▶ **Study text**:
----------

Chakda is a village  and a Panchayat at Nissing tehsil in Karnal district in the Indian state of Haryana. Chakda is located about 10 km from town Nissing and about 27 km from Karnal district via both state highway 8 and state highway 9.

History

This village was once known by King Chakwa Ben.  This village belonged to the Muslim population before the partition.

Religious places
 Gurudwara sahib

 Pir Baba Ji place
 Nagar khera
 Basanti mata mandir

School
 Government primary school
 saraswati public school

Places
 33kv power house
 Atal seva kendra
 Anganwadi
 government animal hospital
 Panchayat ghar
 old age home

Geography
Chakda is located at  .This village is located about 10 km from Nissing , 27 km from karnal , 31 km from kaithal , 32 km from kurushetra , 25 km from pehowa and 26 km from Assandh

Physiography
The village lies in Nardak, Khadir and Bangar area.  It has two ponds and one big river flowing from north to south .

Demographics
The populace speak the Punjabi language and are mostly Sikhs. They are predominantly agriculturists.

Administration
The village administration comes under Nissing sub-division of Karnal district. It is one among the 44 Pancahayat of Nissing at Chirao block of Karnal.

----------

Collected data entries
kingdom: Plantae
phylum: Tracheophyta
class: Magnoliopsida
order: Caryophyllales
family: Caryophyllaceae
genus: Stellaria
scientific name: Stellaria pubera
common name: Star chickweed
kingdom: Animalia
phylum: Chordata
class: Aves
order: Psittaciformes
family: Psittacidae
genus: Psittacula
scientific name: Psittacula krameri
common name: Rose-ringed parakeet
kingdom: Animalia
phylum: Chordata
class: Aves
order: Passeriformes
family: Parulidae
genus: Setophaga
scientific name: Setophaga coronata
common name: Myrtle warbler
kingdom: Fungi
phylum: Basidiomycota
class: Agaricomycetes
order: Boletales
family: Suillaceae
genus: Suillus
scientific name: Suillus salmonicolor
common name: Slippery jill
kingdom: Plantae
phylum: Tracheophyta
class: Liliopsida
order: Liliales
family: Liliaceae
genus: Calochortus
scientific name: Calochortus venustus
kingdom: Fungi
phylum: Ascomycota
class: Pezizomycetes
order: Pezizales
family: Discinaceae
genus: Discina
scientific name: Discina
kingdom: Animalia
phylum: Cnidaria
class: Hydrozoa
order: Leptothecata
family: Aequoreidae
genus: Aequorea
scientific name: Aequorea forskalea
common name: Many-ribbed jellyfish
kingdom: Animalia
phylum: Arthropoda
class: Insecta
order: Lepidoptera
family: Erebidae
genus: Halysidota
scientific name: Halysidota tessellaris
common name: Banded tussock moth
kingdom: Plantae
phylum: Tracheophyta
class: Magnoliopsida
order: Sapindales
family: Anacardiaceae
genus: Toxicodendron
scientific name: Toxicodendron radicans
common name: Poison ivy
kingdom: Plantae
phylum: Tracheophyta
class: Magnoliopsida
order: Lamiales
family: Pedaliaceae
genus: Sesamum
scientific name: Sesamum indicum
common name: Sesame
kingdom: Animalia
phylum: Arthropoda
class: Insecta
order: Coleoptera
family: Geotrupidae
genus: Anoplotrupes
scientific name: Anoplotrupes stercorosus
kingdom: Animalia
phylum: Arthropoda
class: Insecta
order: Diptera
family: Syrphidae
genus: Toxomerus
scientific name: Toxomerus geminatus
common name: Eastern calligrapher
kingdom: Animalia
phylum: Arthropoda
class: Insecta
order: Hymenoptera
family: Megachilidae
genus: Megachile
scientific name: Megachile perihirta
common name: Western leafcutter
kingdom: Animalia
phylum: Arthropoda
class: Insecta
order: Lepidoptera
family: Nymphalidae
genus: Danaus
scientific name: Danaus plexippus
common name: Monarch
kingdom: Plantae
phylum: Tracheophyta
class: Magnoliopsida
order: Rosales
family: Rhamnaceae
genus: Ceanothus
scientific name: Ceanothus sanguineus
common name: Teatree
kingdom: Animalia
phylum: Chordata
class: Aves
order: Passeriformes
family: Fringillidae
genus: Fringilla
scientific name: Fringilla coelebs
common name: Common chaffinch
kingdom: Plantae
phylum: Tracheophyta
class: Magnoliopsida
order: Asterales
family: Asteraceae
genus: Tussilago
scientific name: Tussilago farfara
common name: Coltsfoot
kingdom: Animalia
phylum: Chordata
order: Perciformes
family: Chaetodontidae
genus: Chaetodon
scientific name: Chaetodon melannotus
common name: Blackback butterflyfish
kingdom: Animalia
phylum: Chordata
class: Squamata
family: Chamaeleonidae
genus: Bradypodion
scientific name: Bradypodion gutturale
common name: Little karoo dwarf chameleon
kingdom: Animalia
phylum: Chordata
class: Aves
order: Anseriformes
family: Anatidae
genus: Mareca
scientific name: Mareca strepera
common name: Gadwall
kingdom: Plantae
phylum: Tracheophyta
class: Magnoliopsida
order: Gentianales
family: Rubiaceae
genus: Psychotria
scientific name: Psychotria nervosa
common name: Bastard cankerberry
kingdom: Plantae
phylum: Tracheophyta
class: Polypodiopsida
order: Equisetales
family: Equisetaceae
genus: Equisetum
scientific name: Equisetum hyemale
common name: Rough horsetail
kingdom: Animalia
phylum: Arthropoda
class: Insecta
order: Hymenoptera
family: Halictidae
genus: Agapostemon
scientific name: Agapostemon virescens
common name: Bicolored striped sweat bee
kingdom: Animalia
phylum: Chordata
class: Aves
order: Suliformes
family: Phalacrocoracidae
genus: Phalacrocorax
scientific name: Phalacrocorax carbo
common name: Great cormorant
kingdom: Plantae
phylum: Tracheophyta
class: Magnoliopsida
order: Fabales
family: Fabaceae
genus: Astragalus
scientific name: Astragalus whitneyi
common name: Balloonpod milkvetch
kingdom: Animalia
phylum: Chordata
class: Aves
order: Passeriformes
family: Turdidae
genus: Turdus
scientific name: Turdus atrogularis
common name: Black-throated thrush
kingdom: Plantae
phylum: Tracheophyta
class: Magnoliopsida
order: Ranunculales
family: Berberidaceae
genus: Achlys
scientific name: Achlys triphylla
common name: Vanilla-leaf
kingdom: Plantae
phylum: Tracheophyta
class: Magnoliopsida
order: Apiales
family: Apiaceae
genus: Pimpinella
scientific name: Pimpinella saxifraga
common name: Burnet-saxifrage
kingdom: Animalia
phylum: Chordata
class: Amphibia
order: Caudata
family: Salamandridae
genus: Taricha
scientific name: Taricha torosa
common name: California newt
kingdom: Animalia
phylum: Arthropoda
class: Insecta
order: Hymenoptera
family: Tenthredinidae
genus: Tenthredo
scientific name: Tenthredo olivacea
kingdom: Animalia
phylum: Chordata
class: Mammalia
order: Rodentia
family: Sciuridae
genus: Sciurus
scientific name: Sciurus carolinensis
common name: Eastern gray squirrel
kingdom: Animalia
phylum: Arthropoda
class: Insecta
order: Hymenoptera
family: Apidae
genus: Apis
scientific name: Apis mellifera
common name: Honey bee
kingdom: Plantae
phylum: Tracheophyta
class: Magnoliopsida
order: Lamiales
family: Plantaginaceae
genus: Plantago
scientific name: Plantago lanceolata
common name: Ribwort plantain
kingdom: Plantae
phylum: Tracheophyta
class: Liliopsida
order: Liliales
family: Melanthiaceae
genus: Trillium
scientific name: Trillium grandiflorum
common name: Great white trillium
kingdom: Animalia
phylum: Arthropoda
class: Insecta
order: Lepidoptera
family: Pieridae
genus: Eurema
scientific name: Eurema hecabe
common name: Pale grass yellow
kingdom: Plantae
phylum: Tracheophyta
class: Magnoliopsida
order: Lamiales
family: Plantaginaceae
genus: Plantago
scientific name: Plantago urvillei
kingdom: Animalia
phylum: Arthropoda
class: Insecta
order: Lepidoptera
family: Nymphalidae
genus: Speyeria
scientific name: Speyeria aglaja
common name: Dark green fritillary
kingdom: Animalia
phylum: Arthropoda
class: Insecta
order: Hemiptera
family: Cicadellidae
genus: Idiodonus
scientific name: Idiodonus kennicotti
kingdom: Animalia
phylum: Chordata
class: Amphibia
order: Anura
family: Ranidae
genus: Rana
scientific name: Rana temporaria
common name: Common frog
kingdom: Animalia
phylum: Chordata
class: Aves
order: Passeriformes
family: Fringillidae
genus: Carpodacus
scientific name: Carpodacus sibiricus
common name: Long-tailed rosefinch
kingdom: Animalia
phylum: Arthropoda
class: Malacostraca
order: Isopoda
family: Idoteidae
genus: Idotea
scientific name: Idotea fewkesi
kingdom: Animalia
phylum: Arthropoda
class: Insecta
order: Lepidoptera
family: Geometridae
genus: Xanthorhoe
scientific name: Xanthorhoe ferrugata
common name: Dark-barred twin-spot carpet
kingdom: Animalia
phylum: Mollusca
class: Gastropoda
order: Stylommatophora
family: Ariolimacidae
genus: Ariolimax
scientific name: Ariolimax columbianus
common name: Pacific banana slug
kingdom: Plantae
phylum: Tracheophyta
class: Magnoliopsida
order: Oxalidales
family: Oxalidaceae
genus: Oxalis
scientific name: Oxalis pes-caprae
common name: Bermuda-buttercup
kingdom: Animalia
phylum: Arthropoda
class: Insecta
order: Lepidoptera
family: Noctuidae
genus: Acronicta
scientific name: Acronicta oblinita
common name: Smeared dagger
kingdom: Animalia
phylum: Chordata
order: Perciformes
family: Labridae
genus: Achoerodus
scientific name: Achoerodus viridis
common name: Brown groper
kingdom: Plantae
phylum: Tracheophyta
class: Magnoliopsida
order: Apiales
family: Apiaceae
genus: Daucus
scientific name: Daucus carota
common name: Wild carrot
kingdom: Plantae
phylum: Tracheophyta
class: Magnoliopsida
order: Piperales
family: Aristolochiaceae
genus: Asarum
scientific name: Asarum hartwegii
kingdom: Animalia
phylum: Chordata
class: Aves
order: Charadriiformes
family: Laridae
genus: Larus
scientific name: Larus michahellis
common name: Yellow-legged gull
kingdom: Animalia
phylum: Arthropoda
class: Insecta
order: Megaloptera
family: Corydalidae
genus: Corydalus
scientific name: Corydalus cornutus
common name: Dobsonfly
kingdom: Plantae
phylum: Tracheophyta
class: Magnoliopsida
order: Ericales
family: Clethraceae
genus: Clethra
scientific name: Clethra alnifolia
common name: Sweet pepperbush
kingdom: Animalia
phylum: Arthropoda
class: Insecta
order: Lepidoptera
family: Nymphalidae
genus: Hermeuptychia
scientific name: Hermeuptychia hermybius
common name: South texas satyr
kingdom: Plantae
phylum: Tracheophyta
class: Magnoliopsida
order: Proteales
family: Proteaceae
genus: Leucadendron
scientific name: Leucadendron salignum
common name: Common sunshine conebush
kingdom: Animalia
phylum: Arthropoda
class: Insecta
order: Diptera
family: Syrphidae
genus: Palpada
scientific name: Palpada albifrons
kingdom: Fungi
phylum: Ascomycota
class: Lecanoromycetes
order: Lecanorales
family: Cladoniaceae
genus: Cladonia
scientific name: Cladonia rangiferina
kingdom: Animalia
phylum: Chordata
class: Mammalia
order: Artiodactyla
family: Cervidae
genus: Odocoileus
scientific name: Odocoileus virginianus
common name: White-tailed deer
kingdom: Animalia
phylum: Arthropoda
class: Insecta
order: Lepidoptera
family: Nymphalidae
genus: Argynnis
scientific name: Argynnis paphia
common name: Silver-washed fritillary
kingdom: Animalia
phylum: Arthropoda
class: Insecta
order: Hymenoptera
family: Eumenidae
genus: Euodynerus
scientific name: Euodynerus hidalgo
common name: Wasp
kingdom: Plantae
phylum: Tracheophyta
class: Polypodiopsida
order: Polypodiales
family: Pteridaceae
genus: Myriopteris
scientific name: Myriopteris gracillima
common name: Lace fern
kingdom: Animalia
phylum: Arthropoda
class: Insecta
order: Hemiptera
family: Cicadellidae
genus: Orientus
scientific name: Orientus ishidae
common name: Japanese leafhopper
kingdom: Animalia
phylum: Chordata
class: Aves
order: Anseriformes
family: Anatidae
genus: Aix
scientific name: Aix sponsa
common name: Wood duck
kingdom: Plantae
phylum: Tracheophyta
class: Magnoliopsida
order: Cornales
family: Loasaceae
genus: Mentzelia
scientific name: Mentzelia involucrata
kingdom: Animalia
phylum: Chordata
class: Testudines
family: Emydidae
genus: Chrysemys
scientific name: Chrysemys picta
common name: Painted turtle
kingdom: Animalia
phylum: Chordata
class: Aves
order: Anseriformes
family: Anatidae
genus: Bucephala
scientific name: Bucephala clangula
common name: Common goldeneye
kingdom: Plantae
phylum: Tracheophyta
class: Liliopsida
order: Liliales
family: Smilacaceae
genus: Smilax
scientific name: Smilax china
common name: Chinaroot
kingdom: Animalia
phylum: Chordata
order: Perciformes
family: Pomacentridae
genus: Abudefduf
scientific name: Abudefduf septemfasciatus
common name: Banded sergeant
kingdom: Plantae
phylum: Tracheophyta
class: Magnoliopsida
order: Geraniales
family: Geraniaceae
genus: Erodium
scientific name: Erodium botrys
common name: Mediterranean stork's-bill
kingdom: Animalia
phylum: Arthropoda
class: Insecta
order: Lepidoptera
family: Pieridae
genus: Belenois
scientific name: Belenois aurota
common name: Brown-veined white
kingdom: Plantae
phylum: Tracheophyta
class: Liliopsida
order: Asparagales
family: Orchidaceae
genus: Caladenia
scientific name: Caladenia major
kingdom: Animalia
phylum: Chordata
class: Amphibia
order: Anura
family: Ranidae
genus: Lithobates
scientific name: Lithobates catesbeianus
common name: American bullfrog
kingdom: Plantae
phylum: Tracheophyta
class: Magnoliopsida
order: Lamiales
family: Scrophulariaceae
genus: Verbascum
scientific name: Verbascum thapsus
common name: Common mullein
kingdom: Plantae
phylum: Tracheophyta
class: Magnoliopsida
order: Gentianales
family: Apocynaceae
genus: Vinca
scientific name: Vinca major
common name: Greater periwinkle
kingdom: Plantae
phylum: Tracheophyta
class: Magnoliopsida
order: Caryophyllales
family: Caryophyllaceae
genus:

----------

▶ **Work task 1**: Transcribe the part of the text on Chakda from "Physiography" up to and including "are predominantly agriculturists.".
▶ **Work task 2**:
Answer these questions from the text on Chakda:
(a) How far is Chakda from Kaithal?
(b) How many ponds does the village have?
(c) What language do the people of the village speak?

▶ **Result 1**:
Physiography
The village lies in Nardak, Khadir and Bangar area.  It has two ponds and one big river flowing from north to south .

Demographics
The populace speak the Punjabi language and are mostly Sikhs. They are predominantly agriculturists.

▶ **Result 2**:
(a) About 31 km
(b) Two
(c) Punjabi